Application Open:
Full-Time
MBZUAI is seeking Research Engineers to support the development of next-generation AI systems capable of predicting cellular state changes in response to molecular perturbations, including small-molecule drugs, peptides, proteins, genetic edits, and RNA-based interventions. These models play a critical role in accelerating target identification, therapeutic discovery, precision cell engineering, and high-throughput drug screening. The engineer will contribute to building, training, and validating foundation-model architectures that learn complex biological representations and accurately forecast cellular responses across multimodal data types.
Key Responsibilities
AI Model Development for Cellular Response Prediction
- Design, train, and evaluate deep learning and foundation-model architectures to predict cell state transitions following molecular perturbations.
- Develop models capable of learning from multimodal biological datasets, including transcriptomics, proteomics, imaging, and perturbation-response profiles.
- Implement representation learning techniques to capture cellular heterogeneity, gene regulatory behavior, and molecular interaction patterns.
- Build generative or simulation-based models to forecast dose–response effects, off-target activities, and phenotypic shifts.
Molecular Perturbation Modeling
- Integrate molecular descriptors, sequence features, and structural representations (e.g., SMILES, protein sequences, CRISPR guides, iRNA constructs).
- Construct predictive systems to estimate the functional impact of genetic edits, RNA interference, or protein-level interventions.

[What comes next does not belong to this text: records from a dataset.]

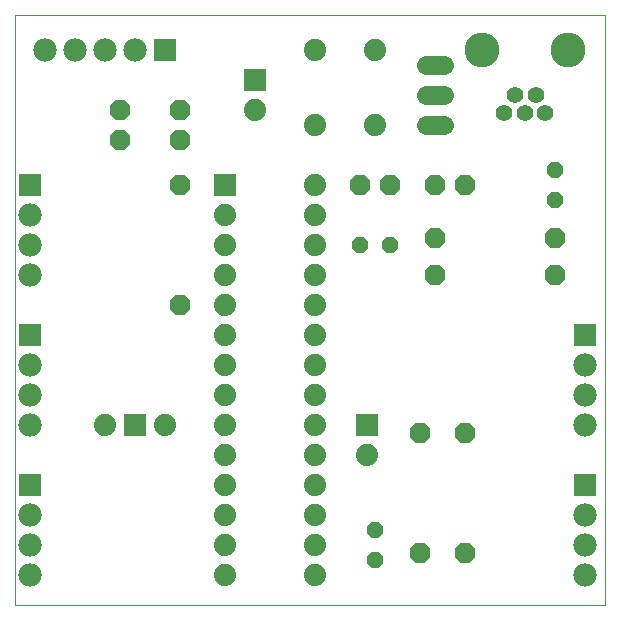
<source format=gts>
G75*
G70*
%OFA0B0*%
%FSLAX24Y24*%
%IPPOS*%
%LPD*%
%AMOC8*
5,1,8,0,0,1.08239X$1,22.5*
%
%ADD10C,0.0000*%
%ADD11R,0.0780X0.0780*%
%ADD12C,0.0780*%
%ADD13C,0.0740*%
%ADD14R,0.0740X0.0740*%
%ADD15OC8,0.0560*%
%ADD16C,0.0640*%
%ADD17C,0.0555*%
%ADD18C,0.1162*%
%ADD19OC8,0.0685*%
D10*
X000685Y000685D02*
X000685Y020370D01*
X020370Y020370D01*
X020370Y000685D01*
X000685Y000685D01*
D11*
X001185Y004685D03*
X001185Y009685D03*
X001185Y014685D03*
X005685Y019185D03*
X019685Y009685D03*
X019685Y004685D03*
D12*
X019685Y003685D03*
X019685Y002685D03*
X019685Y001685D03*
X019685Y006685D03*
X019685Y007685D03*
X019685Y008685D03*
X004685Y019185D03*
X003685Y019185D03*
X002685Y019185D03*
X001685Y019185D03*
X001185Y013685D03*
X001185Y012685D03*
X001185Y011685D03*
X001185Y008685D03*
X001185Y007685D03*
X001185Y006685D03*
X001185Y003685D03*
X001185Y002685D03*
X001185Y001685D03*
D13*
X003685Y006685D03*
X005685Y006685D03*
X007685Y006685D03*
X007685Y007685D03*
X007685Y008685D03*
X007685Y009685D03*
X007685Y010685D03*
X007685Y011685D03*
X007685Y012685D03*
X007685Y013685D03*
X010685Y013685D03*
X010685Y012685D03*
X010685Y011685D03*
X010685Y010685D03*
X010685Y009685D03*
X010685Y008685D03*
X010685Y007685D03*
X010685Y006685D03*
X010685Y005685D03*
X010685Y004685D03*
X010685Y003685D03*
X010685Y002685D03*
X010685Y001685D03*
X007685Y001685D03*
X007685Y002685D03*
X007685Y003685D03*
X007685Y004685D03*
X007685Y005685D03*
X012435Y005685D03*
X010685Y014685D03*
X010685Y016685D03*
X012685Y016685D03*
X012685Y019185D03*
X010685Y019185D03*
X008685Y017185D03*
D14*
X008685Y018185D03*
X007685Y014685D03*
X004685Y006685D03*
X012435Y006685D03*
D15*
X012685Y003185D03*
X012685Y002185D03*
X012185Y012685D03*
X013185Y012685D03*
X018685Y014185D03*
X018685Y015185D03*
D16*
X014985Y016685D02*
X014385Y016685D01*
X014385Y017685D02*
X014985Y017685D01*
X014985Y018685D02*
X014385Y018685D01*
D17*
X016985Y017085D03*
X017685Y017085D03*
X018355Y017085D03*
X018045Y017705D03*
X017355Y017705D03*
D18*
X016248Y019185D03*
X019122Y019185D03*
D19*
X015685Y014685D03*
X014685Y014685D03*
X013185Y014685D03*
X012185Y014685D03*
X014685Y012935D03*
X014685Y011685D03*
X018685Y011685D03*
X018685Y012935D03*
X015685Y006435D03*
X014185Y006435D03*
X014185Y002435D03*
X015685Y002435D03*
X006185Y010685D03*
X006185Y014685D03*
X006185Y016185D03*
X006185Y017185D03*
X004185Y017185D03*
X004185Y016185D03*
M02*

</source>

- Develop embedding spaces linking molecular features to cellular phenotypes for enhanced interpretability and screening.
Multimodal Data Fusion
- Create fusion pipelines combining sequencing data, high-content imaging, and experimental metadata into unified model inputs.
- Implement attention mechanisms, contrastive learning, and cross-modal alignment methods for robust biological inference.
- Build scalable preprocessing and feature-engineering workflows to support large-scale multi-omics datasets.
Model Optimization & Deployment
- Build and optimize computational pipelines for high-performance training and inference on MBZUAI/cloud compute infrastructure.
- Deploy trained models for real-time or batch biological prediction, ensuring reproducibility, traceability, and performance monitoring.
- Contribute to benchmarking efforts, dataset curation, model evaluation methodologies, and scientific reporting.
Research Support & Knowledge Transfer
- Collaborate closely with faculty, postdocs, and research teams to align model development with experimental or scientific objectives.
- Document code, data processing pipelines, and model specifications to support cross-team reuse and long-term sustainability.
- Provide technical guidance on AI methodologies for biological modeling across Research Division initiatives.
Project Statistics & Reporting
- Track project milestones, risks, and deliverables in accordance with internal reporting templates.
- Prepare technical reports, dashboards, and progress summaries for leadership review.
- Translate modeling outputs into actionable insights for scientific and experimental partners.
Other Duties
- Perform all other duties as reasonably directed by the line manager that are commensurate with these functional objectives.
Academic Qualification Required
- Bachelor’s degree in Computer Science, Computational Biology, Bioinformatics, Electrical Engineering, or a related field.
- A postgraduate in AI for biology, computational life sciences, or a related discipline is strongly preferred.
Professional Experience Required
Essential:
- Minimum 2 years of experience in machine learning or deep learning development (PyTorch, TensorFlow).
- Experience with distributed/parallel training or inference.
- Strong proficiency in Python and scientific computing libraries.
- Experience working with sequencing data, multi-omics datasets, or biological data processing.
- Knowledge of deep learning architectures relevant to biological modeling (transformers, graph neural networks, variational autoencoders, diffusion models).
- Experience training models on large datasets and optimization for research-grade performance.
Preferred:
- Experience with single-cell data, CRISPR screens, or perturbation-response profiling.
- Background in computational drug discovery or systems biology.
- Experience with foundation models, representation learning, or multimodal data fusion.
- Familiarity with cloud compute environments, high-performance computing, and MLOps workflows.
- Experience with parallel/distributed ML frameworks such as Megatron, DeepSpeed, and Ray.
- Working knowledge of biological assays and experimental pipelines is an advantage.